Penyerang Persija Maxwell Souza. (Dok. Persija Jakarta)
JawaPos.com — Hasil imbang 1-1 yang diraih Persija Jakarta saat menjamu Dewa United Banten FC di Jakarta International Stadium (15/3/2026) masih menyisakan cerita emosional. Laga itu bukan sekadar soal skor, melainkan tentang janji, penyesalan, dan tekad bangkit di sisa musim Super League 2025/2026.
Penyerang andalan Macan Kemayoran, Maxwell Souza, menjadi sosok yang paling disorot dalam pertandingan tersebut.
Ia sempat membawa timnya unggul lewat gol pada menit 45+4 yang langsung disambut gemuruh Jakmania di tribun stadion.
Namun, cerita indah itu berubah menjadi pahit di penghujung laga. Maxwell gagal menuntaskan peluang emas dari titik penalti yang seharusnya bisa mengunci kemenangan bagi Persija Jakarta.
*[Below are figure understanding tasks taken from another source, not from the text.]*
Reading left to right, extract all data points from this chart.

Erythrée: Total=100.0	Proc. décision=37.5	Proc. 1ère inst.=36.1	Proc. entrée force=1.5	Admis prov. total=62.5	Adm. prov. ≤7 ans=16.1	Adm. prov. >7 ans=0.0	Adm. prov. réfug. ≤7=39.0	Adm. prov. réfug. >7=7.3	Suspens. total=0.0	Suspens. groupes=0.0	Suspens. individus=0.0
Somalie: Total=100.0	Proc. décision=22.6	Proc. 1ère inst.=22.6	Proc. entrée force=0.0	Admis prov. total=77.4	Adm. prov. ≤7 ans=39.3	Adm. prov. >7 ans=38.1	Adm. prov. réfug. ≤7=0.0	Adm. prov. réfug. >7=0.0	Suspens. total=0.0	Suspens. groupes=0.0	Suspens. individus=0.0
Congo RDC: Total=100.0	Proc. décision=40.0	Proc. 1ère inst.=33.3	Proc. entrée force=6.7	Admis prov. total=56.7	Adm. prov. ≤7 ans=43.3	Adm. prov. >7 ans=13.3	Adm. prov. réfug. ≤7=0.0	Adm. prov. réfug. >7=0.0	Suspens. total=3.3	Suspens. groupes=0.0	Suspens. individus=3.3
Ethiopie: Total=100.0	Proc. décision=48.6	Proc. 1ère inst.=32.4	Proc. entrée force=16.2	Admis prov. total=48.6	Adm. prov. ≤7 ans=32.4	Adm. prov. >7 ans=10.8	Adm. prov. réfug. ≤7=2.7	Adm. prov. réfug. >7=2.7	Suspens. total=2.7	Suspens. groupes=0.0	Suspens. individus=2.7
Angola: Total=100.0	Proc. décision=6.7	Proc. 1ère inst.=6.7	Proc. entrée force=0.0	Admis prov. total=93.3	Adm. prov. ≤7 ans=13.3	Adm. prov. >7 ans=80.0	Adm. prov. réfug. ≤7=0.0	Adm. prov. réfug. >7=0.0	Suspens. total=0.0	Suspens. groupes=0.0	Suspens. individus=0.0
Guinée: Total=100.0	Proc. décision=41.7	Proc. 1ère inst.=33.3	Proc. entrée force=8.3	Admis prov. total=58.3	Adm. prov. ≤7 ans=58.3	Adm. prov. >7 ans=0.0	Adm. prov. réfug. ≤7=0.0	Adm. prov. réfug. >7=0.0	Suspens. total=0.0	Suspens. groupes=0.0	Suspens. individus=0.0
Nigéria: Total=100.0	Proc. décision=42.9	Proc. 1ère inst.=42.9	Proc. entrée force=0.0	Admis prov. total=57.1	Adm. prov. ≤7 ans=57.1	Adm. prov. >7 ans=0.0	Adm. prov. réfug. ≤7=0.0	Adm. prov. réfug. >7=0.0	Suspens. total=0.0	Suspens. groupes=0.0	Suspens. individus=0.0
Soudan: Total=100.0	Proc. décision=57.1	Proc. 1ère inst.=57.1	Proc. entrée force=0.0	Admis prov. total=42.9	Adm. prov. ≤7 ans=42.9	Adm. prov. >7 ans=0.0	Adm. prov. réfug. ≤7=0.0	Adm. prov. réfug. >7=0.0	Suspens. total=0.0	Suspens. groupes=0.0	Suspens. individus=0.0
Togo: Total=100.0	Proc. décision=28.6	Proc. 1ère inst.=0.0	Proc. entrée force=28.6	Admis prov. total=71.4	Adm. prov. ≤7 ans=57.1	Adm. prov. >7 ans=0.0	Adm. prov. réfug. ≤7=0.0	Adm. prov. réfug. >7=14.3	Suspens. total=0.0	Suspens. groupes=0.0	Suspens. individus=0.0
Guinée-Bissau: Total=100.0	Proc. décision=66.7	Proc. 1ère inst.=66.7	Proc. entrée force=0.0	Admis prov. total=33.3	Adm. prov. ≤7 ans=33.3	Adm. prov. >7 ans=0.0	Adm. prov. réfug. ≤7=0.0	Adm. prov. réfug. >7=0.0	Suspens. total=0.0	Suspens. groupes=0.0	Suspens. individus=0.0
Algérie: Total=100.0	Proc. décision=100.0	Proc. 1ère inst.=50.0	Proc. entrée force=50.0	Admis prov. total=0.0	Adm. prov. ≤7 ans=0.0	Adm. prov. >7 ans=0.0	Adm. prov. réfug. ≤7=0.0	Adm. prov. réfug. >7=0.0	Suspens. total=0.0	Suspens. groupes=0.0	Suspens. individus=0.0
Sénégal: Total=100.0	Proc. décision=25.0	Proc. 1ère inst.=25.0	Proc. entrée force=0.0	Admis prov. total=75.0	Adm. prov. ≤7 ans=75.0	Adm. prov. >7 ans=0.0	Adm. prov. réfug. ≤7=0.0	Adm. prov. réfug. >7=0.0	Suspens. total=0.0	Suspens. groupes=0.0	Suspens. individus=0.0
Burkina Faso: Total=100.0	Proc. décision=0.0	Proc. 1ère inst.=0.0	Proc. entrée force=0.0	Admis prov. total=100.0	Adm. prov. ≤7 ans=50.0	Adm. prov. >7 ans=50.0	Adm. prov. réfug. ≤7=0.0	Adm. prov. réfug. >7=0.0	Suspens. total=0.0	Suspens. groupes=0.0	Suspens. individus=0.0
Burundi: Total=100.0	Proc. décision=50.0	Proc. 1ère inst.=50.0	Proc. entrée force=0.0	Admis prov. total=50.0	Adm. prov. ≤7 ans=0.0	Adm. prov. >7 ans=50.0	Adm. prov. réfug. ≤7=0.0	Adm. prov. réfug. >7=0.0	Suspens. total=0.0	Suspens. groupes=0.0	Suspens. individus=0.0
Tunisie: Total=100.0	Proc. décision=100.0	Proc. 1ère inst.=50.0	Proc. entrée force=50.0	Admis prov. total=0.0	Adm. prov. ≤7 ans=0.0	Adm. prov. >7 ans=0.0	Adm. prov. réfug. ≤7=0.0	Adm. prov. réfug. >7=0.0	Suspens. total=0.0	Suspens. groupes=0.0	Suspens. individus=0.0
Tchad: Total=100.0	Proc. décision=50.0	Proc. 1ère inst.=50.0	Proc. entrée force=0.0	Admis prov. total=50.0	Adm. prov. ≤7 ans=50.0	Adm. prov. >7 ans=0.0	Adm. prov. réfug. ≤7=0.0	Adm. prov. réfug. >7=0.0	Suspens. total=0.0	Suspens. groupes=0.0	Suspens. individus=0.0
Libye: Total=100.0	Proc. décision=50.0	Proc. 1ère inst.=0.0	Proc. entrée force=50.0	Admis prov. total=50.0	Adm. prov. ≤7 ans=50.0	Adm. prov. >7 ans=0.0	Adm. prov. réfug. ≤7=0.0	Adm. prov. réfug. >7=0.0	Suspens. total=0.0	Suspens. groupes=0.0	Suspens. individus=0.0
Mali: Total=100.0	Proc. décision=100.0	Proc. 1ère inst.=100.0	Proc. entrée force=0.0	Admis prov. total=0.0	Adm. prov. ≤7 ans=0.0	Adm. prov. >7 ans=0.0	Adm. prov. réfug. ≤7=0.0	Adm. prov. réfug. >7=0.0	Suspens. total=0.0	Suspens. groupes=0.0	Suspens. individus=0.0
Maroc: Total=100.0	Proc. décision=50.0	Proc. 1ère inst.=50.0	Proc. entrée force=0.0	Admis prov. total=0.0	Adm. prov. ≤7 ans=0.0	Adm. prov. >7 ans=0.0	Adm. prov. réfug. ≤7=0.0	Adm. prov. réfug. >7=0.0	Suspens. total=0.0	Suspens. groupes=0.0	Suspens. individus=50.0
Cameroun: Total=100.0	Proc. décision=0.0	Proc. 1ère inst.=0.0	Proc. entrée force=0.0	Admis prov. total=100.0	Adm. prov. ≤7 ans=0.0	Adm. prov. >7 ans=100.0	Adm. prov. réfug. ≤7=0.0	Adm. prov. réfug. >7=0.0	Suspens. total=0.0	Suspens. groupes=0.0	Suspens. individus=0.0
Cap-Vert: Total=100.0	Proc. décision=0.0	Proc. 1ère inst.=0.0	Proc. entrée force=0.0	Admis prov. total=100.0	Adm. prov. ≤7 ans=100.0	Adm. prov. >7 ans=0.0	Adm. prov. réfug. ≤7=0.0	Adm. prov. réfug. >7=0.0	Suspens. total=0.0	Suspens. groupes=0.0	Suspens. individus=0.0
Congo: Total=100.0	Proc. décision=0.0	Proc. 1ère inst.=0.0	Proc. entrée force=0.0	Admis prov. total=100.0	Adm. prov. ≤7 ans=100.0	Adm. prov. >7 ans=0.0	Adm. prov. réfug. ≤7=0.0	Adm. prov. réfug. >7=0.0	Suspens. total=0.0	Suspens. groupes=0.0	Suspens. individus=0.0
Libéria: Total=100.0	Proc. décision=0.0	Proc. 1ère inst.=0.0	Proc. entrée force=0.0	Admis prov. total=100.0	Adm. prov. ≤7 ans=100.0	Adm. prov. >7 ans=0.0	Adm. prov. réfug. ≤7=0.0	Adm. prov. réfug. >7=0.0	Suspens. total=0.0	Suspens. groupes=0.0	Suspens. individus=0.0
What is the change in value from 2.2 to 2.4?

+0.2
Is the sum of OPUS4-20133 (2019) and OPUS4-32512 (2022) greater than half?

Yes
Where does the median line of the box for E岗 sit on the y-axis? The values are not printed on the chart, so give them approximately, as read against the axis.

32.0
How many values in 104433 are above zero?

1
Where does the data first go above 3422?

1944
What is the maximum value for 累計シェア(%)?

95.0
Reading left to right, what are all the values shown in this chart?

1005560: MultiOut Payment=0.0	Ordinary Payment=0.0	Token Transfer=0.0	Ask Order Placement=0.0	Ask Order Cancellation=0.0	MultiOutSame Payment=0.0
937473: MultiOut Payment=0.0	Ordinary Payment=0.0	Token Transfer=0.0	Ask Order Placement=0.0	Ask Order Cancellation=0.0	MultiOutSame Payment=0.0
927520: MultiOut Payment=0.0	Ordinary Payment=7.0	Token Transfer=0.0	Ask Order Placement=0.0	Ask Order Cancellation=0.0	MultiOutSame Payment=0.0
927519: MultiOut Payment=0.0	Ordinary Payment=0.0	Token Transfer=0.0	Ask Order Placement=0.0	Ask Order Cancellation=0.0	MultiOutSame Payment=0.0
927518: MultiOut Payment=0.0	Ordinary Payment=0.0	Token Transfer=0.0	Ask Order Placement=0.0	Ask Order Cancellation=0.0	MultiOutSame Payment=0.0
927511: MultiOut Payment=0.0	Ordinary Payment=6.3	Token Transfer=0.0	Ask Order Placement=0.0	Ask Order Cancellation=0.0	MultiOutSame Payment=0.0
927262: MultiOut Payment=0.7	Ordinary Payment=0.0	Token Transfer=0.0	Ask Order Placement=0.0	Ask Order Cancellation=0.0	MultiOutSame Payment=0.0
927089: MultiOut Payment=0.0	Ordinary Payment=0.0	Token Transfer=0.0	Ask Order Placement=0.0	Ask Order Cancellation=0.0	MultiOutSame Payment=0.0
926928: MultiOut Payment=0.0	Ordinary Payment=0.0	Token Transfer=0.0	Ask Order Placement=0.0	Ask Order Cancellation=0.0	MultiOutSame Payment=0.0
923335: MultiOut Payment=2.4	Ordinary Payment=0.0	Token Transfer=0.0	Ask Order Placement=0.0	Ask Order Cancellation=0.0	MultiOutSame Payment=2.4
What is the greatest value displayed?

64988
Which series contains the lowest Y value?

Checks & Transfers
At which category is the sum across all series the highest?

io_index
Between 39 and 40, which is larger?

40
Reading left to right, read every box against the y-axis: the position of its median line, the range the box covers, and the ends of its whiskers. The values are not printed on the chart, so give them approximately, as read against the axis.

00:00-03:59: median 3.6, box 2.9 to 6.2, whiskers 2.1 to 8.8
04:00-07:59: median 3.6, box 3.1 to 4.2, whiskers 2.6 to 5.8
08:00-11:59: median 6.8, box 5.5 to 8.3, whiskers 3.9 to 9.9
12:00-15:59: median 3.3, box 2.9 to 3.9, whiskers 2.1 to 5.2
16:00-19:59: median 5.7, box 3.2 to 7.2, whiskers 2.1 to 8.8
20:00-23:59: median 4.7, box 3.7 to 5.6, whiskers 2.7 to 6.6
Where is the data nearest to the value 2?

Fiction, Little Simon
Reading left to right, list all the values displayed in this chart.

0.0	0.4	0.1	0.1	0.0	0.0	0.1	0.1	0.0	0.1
“Sepak bola terkadang bisa menghadirkan kegembiraan dan kesedihan dalam pertandingan yang sama, itu terjadi padaku. Kesalahan seharusnya menjadi pelajaran untuk perjalanan panjang di depan. Pikiranku kuat dan tetap terlindungi. Aku akan bangkit dan kembali lebih kuat. Mimpi tetap hidup, harapan belum mati,” ujar Maxwell.
Kegagalan itu langsung direspons dengan sikap ksatria oleh sang pemain. Ia tak ragu menyampaikan permohonan maaf secara terbuka kepada rekan setim dan para pendukung setia.
“Saya bertanggung jawab penuh atas hasil imbang ini dan meminta maaf kepada rekan-rekan setim serta para penggemar atas kegagalan penalti tersebut. Perjuangan kami berlanjut dan saya akan terus memberikan yang terbaik untuk Persija,” katanya.
Meski satu momen krusial itu mencuri perhatian, Persija Jakarta memilih melihat pertandingan secara lebih luas. Sepak bola tidak ditentukan oleh satu kejadian, melainkan rangkaian kerja kolektif selama 90 menit penuh.
Secara statistik, kontribusi Maxwell Souza sepanjang musim ini sebenarnya terbilang impresif. Ia telah tampil dalam 24 pertandingan dengan 22 kali menjadi starter dan mencatat total 1.971 menit bermain.
Dari sisi produktivitas, Maxwell sudah mengoleksi 14 gol dengan rata-rata 0,6 gol per pertandingan. Frekuensi mencetak golnya pun cukup tajam, yakni setiap 141 menit sekali.
Tak hanya mencetak gol, kontribusinya dalam membangun serangan juga terlihat dari tiga assist dan rata-rata 1,3 operan kunci per pertandingan.
Akurasi umpannya mencapai 79 persen, angka yang cukup baik untuk seorang pemain dengan karakter menyerang agresif.